# Vet: Don't feed grain free



## goldy1 (Aug 5, 2012)

Here's my experience.

Chance switched over to grain-free in the latter part of 2010. Before that, he was prone to itchy ears, itchy pads (occasionally) and hot spots. Her loves bread which I would sometimes use as a high-value treat doing rally and agility. Together with my vet, noticed a possible connection between the bread and skin/ear irritations.

Stopped the bread completely and changed to a grain-free diet. It was like magic happened. His itchy ears and pads are a thing of the past. I believe he was just beyond his tolerance threshold for grains. He still has the occasional piece of bread or treat. But it's not enough to tip the scales and he is able to process it now just fine.

I don't think grain-free is necessarily right or wrong for all dogs in general. Food is such an individual thing. I tried several recommended brands and know each dog's reaction can be slightly different. But for some dogs, grain free definitely works.

Good luck !


----------



## AmberSunrise (Apr 1, 2009)

Grain free is not necessarily carbohydrate free. Potatoes, legumes and a lot of other carbs are not grains. Peas are high in carbs as are a few other veggies.

I just looked at my Fromm's grain free ingredient list and among other ingredients are potatoes, sweet potatoes and peas. Non-gluten carbs but carbs 

I don't think I would give much credence to a vet's advice who has demonstrated so little nutritional knowledge. She may be great at other things but as mentioned, grain free is not carbohydrate free.

ETA: Full disclosure : I feed primarily raw and I VitaMix greens and veggies to go with my dogs' meat mixture. My vets are usually amazed at how great my dogs look and their health. I use Fromm's a few times a week since my girl needs to be able to digest kibble when at her co-owners.So my dogs get substantially fewer carbohydrates than even grain free foods would provide as a steady diet and they truly do well.


----------



## Jennifer1 (Mar 31, 2012)

I think that there is no one diet good for all dogs. My guys do well on the merrick grain free foods, but that does contain sweet potato.
My previous golden didn't do well with foods containing corn or wheat or rice-she would get ear infections. She did great on Wellness brand dog food that contained barley. I have celiac disease (so I take a bit of dislike at the term "fad" being used with the gluten free diet!) so I switched them off of the Wellness brands for my own health.

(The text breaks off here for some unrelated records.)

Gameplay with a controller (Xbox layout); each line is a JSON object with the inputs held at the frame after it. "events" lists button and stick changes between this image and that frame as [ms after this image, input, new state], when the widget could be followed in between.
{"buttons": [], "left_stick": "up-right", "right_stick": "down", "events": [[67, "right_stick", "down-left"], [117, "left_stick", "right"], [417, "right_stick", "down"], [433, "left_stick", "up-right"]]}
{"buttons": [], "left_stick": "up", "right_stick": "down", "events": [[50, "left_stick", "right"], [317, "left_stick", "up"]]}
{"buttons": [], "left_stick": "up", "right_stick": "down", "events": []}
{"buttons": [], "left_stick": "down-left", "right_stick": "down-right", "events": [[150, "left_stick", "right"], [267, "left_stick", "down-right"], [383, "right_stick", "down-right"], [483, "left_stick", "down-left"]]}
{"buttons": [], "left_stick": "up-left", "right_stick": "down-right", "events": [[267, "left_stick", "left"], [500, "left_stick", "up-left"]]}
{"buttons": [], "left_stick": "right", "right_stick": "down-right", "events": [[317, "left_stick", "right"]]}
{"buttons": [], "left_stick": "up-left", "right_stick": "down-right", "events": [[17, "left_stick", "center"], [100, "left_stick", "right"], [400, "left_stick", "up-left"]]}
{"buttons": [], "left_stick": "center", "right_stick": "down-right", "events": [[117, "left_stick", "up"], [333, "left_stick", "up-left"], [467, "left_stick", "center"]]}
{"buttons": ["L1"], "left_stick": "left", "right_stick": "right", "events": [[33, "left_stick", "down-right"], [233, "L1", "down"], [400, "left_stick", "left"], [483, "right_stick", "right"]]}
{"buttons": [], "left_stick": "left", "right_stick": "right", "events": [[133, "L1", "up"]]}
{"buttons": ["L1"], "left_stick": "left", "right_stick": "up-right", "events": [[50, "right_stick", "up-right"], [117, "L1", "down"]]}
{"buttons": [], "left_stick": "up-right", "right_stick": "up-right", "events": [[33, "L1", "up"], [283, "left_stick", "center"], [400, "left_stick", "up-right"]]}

I think whichever food your dog does best on is the best food for your dog.


----------



## hotel4dogs (Sep 29, 2008)

Dogs are, in fact, omnivores. They have evolved from wolves, the key word there being EVOLVED, and they have 32 genes that wolves don't have....of which 29 (I think I have the numbers right) are specifically for digesting carbohydrates. Carbs are a perfectly legitimate food for dogs. 
When my Toby was diagnosed with IBD and we put him on a grain free diet, I asked the specialist if I should put my other dogs on grain free. He chuckled and said, "if your neighbor was diagnosed with diabetes, would you give up sugar??". Enough said.
Be that as it may, I totally agree that there are some dogs for whom specific grains cause a problem. There are other dogs who can eat pretty much anything. No one food is right for all dogs, and as others have said you need to feed your dogs whatever they do best on.


----------



## KeaColorado (Jan 2, 2013)

Care54A said:


> I saw a new vet today...she said that dogs really shouldn't eat grain free diets because they are omnivores and need the carbs.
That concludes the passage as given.